*TASK TO CARRY OUT*:
Print this span of the material below exactly: the line with "u tức vùng hạ", the line with "o những người", and every line between them, but nothing else.

━━━

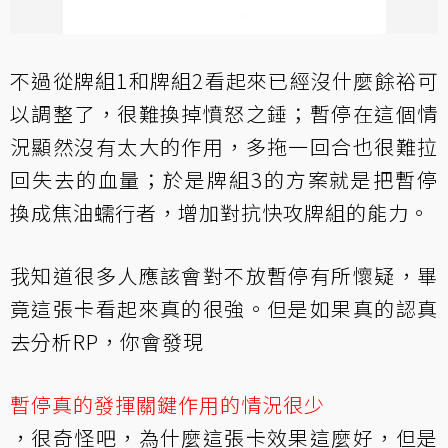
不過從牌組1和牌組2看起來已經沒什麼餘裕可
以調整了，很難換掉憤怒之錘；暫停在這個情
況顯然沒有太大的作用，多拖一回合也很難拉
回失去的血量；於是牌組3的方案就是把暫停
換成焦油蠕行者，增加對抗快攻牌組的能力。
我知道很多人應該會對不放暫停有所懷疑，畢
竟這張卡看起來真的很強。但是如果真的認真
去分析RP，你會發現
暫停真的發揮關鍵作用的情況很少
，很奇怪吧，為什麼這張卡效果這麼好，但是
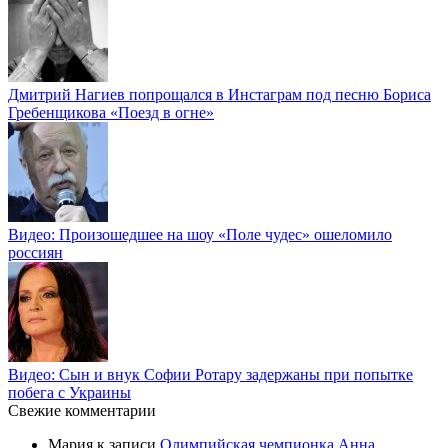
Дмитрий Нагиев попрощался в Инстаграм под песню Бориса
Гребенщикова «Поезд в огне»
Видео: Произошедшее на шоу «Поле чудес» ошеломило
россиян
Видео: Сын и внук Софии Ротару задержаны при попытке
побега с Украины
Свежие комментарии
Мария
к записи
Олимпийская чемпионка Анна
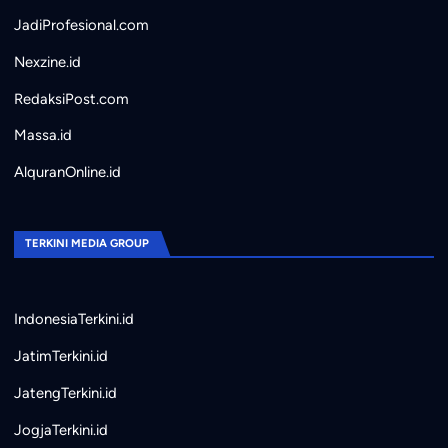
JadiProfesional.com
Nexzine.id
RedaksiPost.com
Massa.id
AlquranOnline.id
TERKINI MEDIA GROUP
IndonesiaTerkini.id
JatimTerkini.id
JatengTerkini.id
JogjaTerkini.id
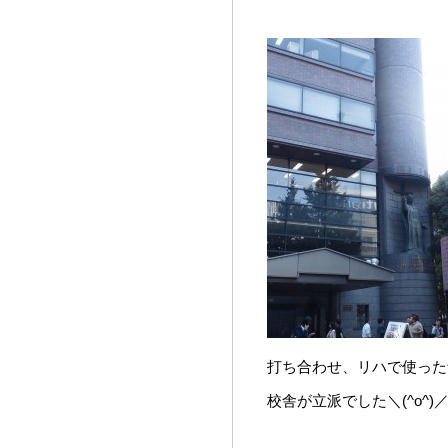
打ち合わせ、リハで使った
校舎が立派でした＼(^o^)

━━━

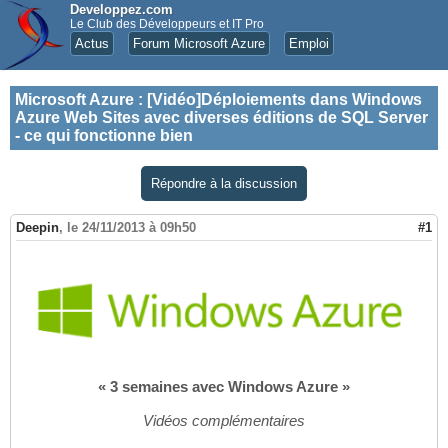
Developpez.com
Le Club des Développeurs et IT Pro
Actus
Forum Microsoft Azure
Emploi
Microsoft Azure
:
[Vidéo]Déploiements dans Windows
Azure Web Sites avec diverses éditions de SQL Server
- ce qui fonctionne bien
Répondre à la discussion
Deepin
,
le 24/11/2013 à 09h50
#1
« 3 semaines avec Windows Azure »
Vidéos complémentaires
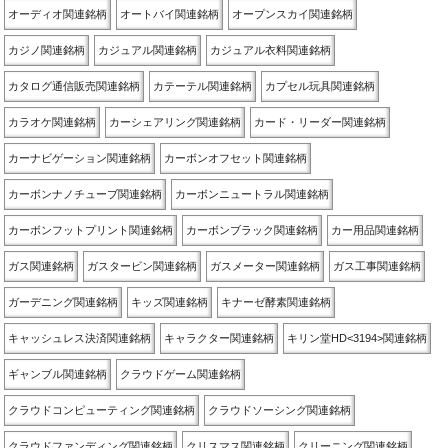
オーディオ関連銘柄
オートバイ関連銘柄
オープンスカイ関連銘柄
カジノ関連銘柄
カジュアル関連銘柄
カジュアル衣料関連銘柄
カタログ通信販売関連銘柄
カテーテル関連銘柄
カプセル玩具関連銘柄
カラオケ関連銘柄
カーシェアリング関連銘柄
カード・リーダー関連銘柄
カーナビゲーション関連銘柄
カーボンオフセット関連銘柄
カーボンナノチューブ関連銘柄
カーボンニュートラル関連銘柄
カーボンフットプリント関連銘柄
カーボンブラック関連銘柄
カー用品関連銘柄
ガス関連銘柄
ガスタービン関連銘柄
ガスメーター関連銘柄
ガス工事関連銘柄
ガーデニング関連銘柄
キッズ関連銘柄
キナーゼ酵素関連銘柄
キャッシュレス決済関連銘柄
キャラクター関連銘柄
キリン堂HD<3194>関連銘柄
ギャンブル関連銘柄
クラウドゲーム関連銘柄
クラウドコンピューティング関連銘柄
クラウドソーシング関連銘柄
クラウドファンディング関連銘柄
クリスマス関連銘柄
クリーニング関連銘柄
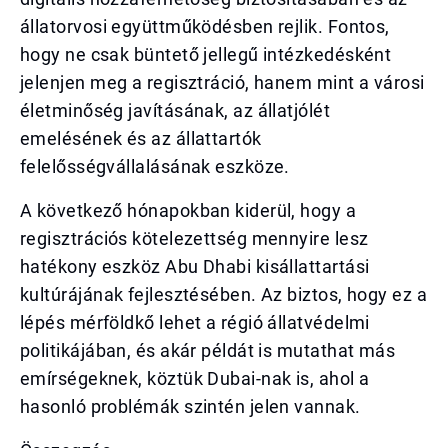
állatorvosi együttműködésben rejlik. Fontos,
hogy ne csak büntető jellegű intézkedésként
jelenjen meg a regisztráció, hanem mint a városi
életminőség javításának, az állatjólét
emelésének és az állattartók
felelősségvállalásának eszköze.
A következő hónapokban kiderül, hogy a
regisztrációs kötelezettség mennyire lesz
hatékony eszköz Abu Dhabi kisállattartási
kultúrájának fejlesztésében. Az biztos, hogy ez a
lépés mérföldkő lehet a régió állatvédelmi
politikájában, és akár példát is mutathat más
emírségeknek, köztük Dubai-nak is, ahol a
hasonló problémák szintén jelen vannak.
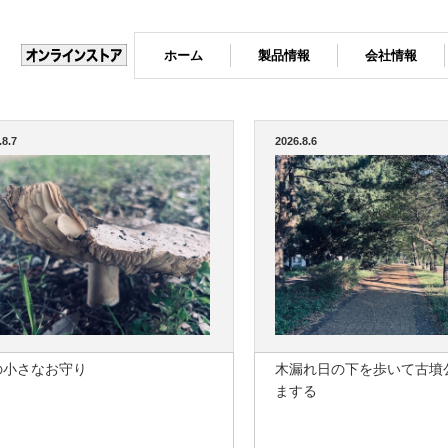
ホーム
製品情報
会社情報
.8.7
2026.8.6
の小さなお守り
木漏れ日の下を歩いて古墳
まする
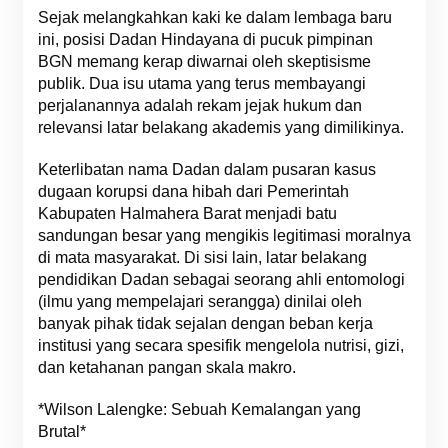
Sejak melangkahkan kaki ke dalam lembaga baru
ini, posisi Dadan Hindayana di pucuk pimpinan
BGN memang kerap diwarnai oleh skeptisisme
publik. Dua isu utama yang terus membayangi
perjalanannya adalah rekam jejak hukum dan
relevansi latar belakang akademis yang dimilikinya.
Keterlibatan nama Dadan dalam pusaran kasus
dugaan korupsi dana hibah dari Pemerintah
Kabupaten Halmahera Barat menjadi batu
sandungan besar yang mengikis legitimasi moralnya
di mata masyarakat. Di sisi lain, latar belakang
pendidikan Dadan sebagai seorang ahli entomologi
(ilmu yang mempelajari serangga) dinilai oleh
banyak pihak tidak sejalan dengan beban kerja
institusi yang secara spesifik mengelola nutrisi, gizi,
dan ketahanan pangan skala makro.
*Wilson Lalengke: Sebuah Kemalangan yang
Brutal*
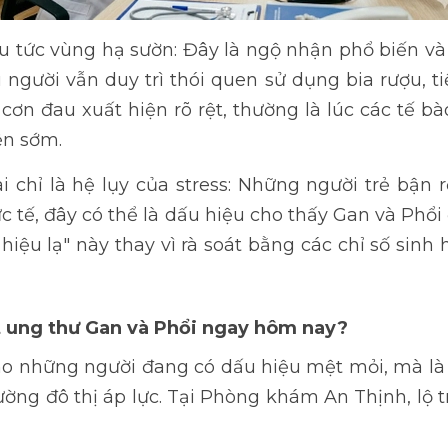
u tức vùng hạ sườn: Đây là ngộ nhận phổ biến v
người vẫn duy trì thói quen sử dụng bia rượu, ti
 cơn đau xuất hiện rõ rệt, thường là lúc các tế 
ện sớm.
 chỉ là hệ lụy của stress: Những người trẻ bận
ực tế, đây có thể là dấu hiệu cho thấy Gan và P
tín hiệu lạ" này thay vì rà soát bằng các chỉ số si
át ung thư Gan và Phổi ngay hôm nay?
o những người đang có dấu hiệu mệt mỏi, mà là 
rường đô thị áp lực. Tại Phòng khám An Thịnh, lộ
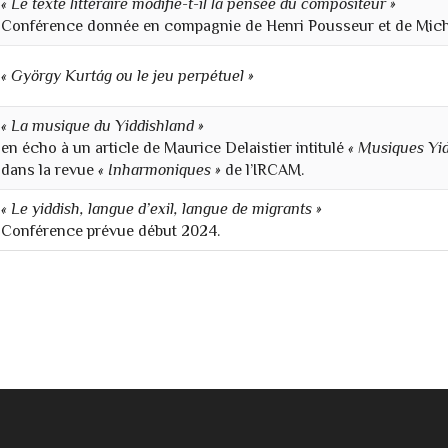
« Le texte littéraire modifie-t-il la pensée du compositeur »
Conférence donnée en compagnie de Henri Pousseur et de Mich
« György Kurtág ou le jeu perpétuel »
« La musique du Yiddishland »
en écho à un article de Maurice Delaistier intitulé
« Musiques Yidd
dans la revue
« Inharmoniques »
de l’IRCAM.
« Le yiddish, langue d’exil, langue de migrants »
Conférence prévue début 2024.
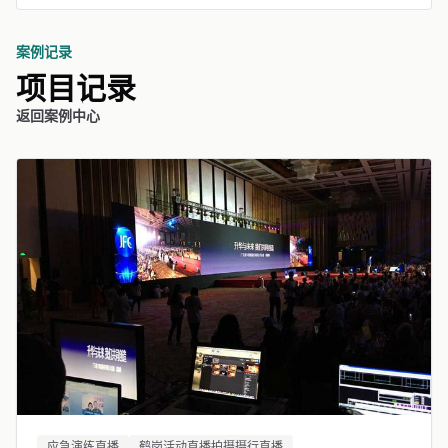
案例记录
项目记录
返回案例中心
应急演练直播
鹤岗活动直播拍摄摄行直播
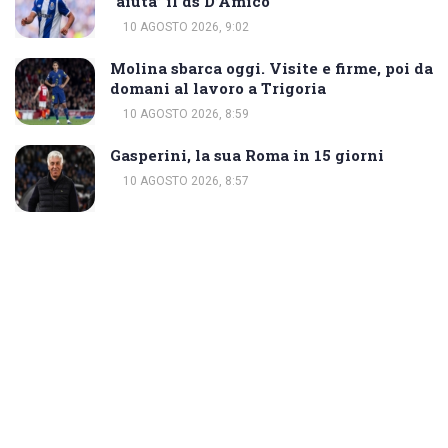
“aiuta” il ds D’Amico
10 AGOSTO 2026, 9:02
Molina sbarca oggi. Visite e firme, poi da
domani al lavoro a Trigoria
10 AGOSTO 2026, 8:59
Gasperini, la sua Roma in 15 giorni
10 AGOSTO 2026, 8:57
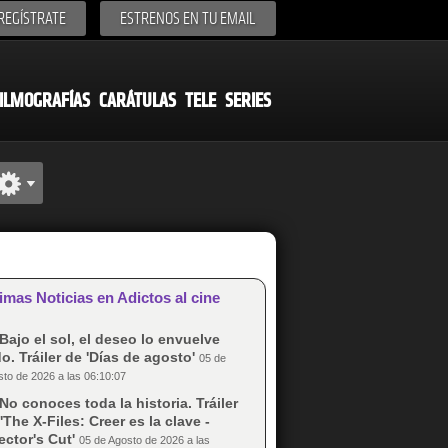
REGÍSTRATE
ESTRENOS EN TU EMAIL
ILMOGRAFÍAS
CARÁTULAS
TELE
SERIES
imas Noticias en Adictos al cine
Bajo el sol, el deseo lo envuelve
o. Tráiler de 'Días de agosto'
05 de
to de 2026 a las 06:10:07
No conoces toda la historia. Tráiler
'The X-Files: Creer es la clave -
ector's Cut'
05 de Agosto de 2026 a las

━━━

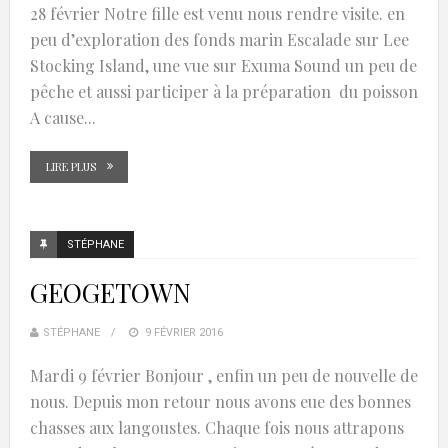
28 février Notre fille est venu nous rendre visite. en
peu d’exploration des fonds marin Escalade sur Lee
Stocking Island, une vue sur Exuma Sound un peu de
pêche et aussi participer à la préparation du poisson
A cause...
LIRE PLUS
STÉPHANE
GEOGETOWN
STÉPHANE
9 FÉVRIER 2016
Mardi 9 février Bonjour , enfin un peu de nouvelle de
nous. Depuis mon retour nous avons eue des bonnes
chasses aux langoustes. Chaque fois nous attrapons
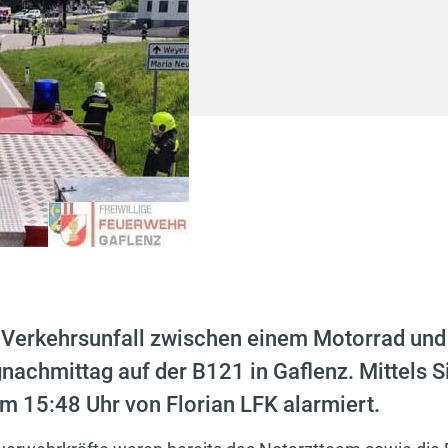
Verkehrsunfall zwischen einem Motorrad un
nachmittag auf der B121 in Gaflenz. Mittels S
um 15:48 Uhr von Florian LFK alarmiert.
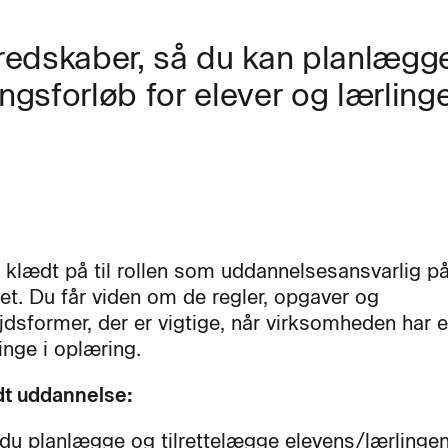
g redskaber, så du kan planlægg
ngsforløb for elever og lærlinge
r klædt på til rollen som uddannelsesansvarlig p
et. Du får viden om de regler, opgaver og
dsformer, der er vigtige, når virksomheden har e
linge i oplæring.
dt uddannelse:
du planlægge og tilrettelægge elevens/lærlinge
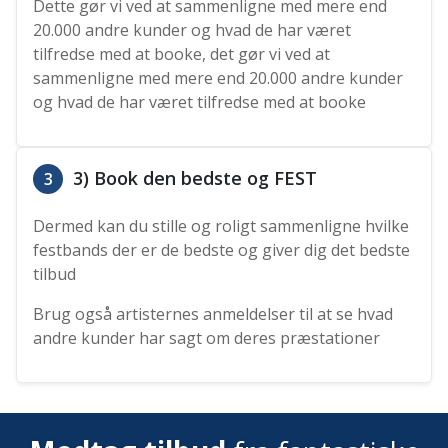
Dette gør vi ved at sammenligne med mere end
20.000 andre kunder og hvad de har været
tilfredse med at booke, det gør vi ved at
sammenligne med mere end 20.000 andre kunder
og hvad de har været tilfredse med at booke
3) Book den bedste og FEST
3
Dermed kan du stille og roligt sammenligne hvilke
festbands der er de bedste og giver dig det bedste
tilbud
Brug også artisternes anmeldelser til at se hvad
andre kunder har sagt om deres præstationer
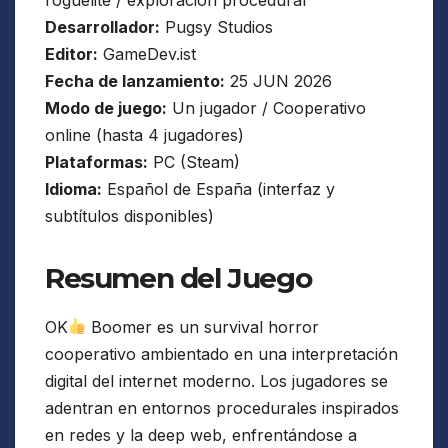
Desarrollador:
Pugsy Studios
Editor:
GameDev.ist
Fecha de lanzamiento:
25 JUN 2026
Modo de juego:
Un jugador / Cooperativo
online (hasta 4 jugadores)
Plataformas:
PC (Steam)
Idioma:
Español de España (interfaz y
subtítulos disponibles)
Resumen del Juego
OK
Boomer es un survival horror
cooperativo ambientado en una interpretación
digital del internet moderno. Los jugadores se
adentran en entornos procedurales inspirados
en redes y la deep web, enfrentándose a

━━━

*SOLUTION TO THIS PROBLEM*:
u tức vùng hạ sườn: Đây là ngộ nhận phổ biến v
người vẫn duy trì thói quen sử dụng bia rượu, ti
 cơn đau xuất hiện rõ rệt, thường là lúc các tế 
ện sớm.
 chỉ là hệ lụy của stress: Những người trẻ bận
ực tế, đây có thể là dấu hiệu cho thấy Gan và P
tín hiệu lạ" này thay vì rà soát bằng các chỉ số si
át ung thư Gan và Phổi ngay hôm nay?
o những người đang có dấu hiệu mệt mỏi, mà là 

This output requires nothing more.